<<<<

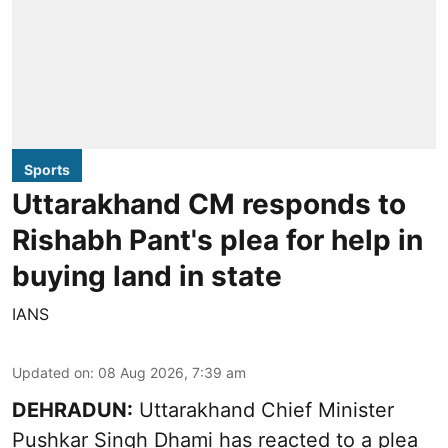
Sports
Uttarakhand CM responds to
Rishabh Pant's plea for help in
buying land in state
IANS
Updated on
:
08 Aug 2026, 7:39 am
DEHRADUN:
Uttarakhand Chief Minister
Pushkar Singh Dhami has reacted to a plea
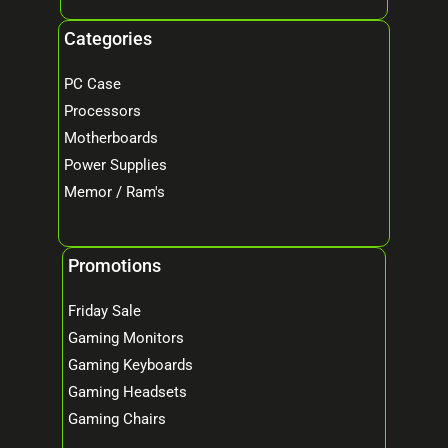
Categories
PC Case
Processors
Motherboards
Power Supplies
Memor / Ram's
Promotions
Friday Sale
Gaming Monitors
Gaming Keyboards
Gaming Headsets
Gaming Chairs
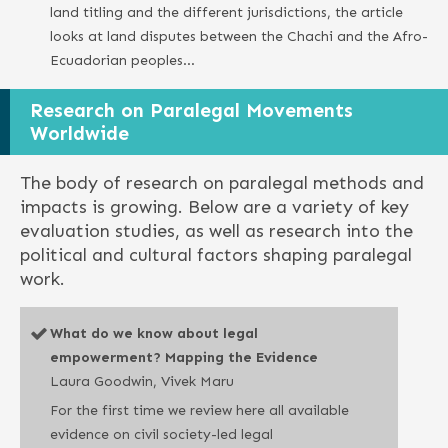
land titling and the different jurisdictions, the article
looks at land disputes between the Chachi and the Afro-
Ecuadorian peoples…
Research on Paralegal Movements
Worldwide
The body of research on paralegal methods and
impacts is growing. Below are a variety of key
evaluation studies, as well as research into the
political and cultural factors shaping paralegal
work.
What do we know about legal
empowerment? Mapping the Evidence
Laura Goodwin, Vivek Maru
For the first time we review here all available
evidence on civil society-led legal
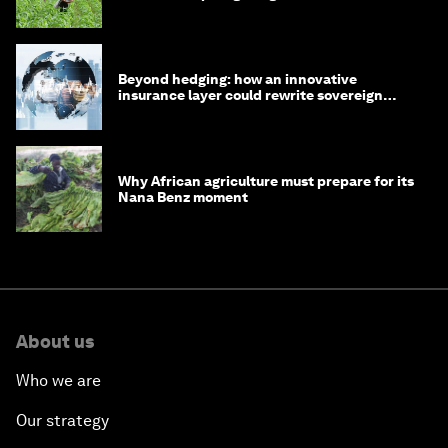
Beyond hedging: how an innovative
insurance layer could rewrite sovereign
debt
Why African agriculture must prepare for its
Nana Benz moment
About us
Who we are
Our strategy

>>>>

### Work to be completed
Give back all of the data exactly, but not the pictures.

### Output for this exercise
Sports
Uttarakhand CM responds to
Rishabh Pant's plea for help in
buying land in state
IANS
Updated on
:
08 Aug 2026, 7:39 am
DEHRADUN:
Uttarakhand Chief Minister
Pushkar Singh Dhami has reacted to a plea
Categories
PC Case
Processors
Motherboards
Power Supplies
Memor / Ram's
Promotions
Friday Sale
Gaming Monitors
Gaming Keyboards
Gaming Headsets
Gaming Chairs
land titling and the different jurisdictions, the article
looks at land disputes between the Chachi and the Afro-
Ecuadorian peoples…
Research on Paralegal Movements
Worldwide
The body of research on paralegal methods and
impacts is growing. Below are a variety of key
evaluation studies, as well as research into the
political and cultural factors shaping paralegal
work.
What do we know about legal
empowerment? Mapping the Evidence
Laura Goodwin, Vivek Maru
For the first time we review here all available
evidence on civil society-led legal
Beyond hedging: how an innovative
insurance layer could rewrite sovereign
debt
Why African agriculture must prepare for its
Nana Benz moment
About us
Who we are
Our strategy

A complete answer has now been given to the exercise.